The following topology illustrates a simple OSPF network. Traffic from R1 to R5 is load-balanced across the two equal-cost paths provided by R3 and R4. However, an excessive security policy has been erroneously applied at R3, blocking Telnet traffic through the router.
As a result, Telnet traffic toward R5 is being dropped if sent via R3 but permitted if sent via R4, appearing to users as intermittent connectivity issues. (A note for anyone labbing this out: this example ignores real-world CEF load-sharing behavior, where all traffic to a single destination is sent across only one path by default, by disabling CEF on R2.) As a temporary fix until the administrator of R3 can be contacted, policy routing has been employed on R2 to force all Telnet traffic across R4:
interface FastEthernet1/0 ip policy route-map Send_Telnet_Via_R4 ! ip access-list extended Match_Telnet permit tcp any any eq telnet ! route-map Send_Telnet_Via_R4 permit 10 match ip address Match_Telnet set ip next-hop 10.0.24.4
This works great for Telnet traffic originating from R1, but what about traffic coming from R2 itself?

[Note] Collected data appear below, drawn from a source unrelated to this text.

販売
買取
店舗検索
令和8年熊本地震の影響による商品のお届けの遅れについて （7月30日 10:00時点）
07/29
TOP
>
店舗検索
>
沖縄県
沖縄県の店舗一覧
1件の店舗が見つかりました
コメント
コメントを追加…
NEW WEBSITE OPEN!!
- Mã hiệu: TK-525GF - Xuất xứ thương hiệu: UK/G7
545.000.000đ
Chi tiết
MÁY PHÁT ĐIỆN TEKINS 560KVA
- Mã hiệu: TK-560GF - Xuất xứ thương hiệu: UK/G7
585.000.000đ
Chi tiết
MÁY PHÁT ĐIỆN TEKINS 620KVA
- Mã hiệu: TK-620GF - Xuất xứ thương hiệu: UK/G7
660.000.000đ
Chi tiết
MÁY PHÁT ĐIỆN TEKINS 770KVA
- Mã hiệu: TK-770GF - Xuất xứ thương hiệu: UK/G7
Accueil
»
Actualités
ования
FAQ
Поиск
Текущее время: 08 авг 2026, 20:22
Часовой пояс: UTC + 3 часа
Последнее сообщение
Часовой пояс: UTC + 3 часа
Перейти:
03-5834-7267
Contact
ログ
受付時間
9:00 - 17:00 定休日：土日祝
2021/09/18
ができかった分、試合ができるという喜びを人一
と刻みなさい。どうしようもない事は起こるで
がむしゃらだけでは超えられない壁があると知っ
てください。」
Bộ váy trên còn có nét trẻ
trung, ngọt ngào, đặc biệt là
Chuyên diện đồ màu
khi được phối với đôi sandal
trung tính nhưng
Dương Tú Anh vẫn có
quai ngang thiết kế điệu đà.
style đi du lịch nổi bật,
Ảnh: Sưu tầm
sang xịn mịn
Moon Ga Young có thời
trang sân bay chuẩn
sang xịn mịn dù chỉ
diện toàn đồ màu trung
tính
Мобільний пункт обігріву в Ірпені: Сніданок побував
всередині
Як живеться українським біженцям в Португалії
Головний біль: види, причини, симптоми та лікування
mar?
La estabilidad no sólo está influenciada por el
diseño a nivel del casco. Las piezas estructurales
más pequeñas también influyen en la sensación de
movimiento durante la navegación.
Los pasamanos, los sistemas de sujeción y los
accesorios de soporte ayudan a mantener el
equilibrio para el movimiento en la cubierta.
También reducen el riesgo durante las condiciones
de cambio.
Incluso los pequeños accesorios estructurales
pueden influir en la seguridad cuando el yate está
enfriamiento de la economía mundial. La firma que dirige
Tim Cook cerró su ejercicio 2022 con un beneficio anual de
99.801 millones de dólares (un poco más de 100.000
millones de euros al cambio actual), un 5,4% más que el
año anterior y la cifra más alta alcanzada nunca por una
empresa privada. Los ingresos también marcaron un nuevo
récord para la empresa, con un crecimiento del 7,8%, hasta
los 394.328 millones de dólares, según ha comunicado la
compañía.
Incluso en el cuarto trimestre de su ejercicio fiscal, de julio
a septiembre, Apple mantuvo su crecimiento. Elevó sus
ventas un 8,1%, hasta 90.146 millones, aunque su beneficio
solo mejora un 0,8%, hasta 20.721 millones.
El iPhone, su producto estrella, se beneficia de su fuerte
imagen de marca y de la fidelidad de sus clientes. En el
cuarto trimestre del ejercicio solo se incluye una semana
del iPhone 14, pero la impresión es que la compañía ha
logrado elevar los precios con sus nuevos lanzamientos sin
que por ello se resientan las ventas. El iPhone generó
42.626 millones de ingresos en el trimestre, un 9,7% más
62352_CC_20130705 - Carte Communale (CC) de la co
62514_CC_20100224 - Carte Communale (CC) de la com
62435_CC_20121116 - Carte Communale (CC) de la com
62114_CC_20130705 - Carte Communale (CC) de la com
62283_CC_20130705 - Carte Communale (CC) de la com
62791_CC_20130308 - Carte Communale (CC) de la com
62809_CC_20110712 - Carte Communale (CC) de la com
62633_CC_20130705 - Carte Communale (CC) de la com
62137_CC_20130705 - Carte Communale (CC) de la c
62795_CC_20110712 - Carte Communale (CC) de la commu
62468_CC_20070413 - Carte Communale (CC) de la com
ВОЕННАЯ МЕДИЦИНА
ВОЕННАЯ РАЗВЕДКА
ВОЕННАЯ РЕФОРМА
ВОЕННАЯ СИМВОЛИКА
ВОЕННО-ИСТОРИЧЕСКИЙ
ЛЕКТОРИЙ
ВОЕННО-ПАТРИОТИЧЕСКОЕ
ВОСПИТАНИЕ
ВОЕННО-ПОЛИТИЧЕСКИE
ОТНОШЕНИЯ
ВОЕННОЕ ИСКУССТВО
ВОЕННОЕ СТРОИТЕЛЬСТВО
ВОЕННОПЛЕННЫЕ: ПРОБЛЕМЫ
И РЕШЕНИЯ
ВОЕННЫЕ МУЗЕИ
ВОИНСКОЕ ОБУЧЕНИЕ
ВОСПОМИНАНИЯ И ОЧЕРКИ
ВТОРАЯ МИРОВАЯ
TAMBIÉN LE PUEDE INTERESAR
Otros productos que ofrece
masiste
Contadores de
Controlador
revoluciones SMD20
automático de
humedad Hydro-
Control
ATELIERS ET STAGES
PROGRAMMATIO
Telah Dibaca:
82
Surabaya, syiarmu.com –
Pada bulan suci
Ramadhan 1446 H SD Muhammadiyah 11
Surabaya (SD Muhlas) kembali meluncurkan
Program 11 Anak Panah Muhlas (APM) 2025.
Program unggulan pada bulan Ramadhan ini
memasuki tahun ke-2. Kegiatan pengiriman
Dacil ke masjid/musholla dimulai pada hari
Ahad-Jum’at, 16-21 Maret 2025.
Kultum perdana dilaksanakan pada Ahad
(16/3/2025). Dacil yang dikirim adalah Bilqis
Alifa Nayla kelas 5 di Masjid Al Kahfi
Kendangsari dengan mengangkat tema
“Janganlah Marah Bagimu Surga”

Normal policy routing like that configured above applies only to transit traffic; Telnet traffic originating from R2 is still being load-balanced via the two equal-cost OSPF routes. Fortunately, we can extend our configuration to implement local policy routing with a single command:
R2(config)# ip local policy route-map Send_Telnet_Via_R4
This command applies our policy route-map to the router's control plane in the same manner
ip policy route-map applies it to traffic entering an interface. Now all Telnet traffic originating from R2 itself is forwarded via R4. Note that in a real-world deployment, you would want to employ more granular access lists in the policy route-map so as not to force all Telnet traffic toward R4 (we still want Telnet traffic for R1 to go toward R1, for example).